The term “defect candidate” used in this specification should be expansively construed to cover a suspected defect location on the specimen which is detected to have relatively high probability of being a defect of interest (DOI). Therefore, a defect candidate, upon being reviewed/tested, may actually be a DOI, or, in some other cases, it may be a nuisance as described above, or random noise that can be caused by different variations (e.g., process variation, color variation, mechanical and electrical variations, etc.) during inspection.
The term “design data” used in the specification should be expansively construed to cover any data indicative of hierarchical physical design (layout) of a specimen. Design data can be provided by a respective designer and/or can be derived from the physical design (e.g., through complex simulation, simple geometric and Boolean operations, etc.). Design data can be provided in different formats as, by way of non-limiting examples, GDSII format, OASIS format, etc. Design data can be presented in vector format, grayscale intensity image format, or otherwise.

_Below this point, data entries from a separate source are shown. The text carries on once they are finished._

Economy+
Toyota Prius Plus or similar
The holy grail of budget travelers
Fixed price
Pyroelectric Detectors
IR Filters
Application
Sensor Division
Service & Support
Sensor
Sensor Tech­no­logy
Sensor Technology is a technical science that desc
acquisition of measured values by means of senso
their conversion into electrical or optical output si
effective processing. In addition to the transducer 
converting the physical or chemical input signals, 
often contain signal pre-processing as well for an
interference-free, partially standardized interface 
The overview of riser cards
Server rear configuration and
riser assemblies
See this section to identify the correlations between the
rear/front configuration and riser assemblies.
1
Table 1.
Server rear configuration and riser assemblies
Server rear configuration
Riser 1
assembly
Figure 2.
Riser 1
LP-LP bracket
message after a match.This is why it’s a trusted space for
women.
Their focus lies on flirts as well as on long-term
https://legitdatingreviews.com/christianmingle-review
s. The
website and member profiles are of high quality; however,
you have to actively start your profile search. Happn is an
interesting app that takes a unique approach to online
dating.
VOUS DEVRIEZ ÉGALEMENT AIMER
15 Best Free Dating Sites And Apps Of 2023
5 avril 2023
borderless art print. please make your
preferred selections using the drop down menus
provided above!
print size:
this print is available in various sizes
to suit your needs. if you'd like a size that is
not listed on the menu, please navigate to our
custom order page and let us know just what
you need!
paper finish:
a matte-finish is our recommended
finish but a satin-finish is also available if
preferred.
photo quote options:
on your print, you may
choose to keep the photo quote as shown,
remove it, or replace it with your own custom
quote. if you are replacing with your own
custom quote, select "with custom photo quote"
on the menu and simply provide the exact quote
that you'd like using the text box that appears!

The term “image(s)” or “image data” used in the specification should be expansively construed to cover any original images/frames of the specimen captured by an examination tool during the fabrication process, derivatives of the captured images/frames obtained by various pre-processing stages, and/or computer-generated synthetic images (in some cases based on design data). Depending on the specific way of scanning (e.g., one-dimensional scan such as line scanning, two-dimensional scan in both x and y directions, or dot scanning at specific spots, etc.), image data can be represented in different formats, such as, e.g., as a gray level profile, a two-dimensional image, or discrete pixels, etc. It is to be noted that in some cases the image data referred to herein can include, in addition to images (e.g., captured images, processed images, etc.), numeric data associated with the images (e.g., metadata, hand-crafted attributes, etc.). It is further noted that images or image data can include data related to a processing step/layer of interest, or a plurality of processing steps/layers of a specimen.
It is appreciated that, unless specifically stated otherwise, certain features of the presently disclosed subject matter, which are described in the context of separate embodiments, can also be provided in combination in a single embodiment. Conversely, various features of the presently disclosed subject matter, which are described in the context of a single embodiment, can also be provided separately or in any suitable sub-combination. In the present detailed description, numerous specific details are set forth in order to provide a thorough understanding of the methods and apparatus.
It will also be understood that the system according to the present disclosure may be, at least partly, implemented on a suitably programmed computer. Likewise, the present disclosure contemplates a computer program being readable by a computer for executing the method of the present disclosure. The present disclosure further contemplates a non-transitory computer-readable memory tangibly embodying a program of instructions executable by the computer for executing the method of the present disclosure.
The present disclosure is capable of other embodiments and of being practiced and carried out in various ways. Hence, it is to be understood that the phraseology and terminology employed herein are for the purpose of description and should not be regarded as limiting. As such, those skilled in the art will appreciate that the conception upon which this disclosure is based may readily be utilized as a basis for designing other structures, methods, and systems for carrying out the several purposes of the presently disclosed subject matter.
Those skilled in the art will readily appreciate that various modifications and changes can be applied to the embodiments of the present disclosure as hereinbefore described without departing from its scope, defined in and by the appended claims.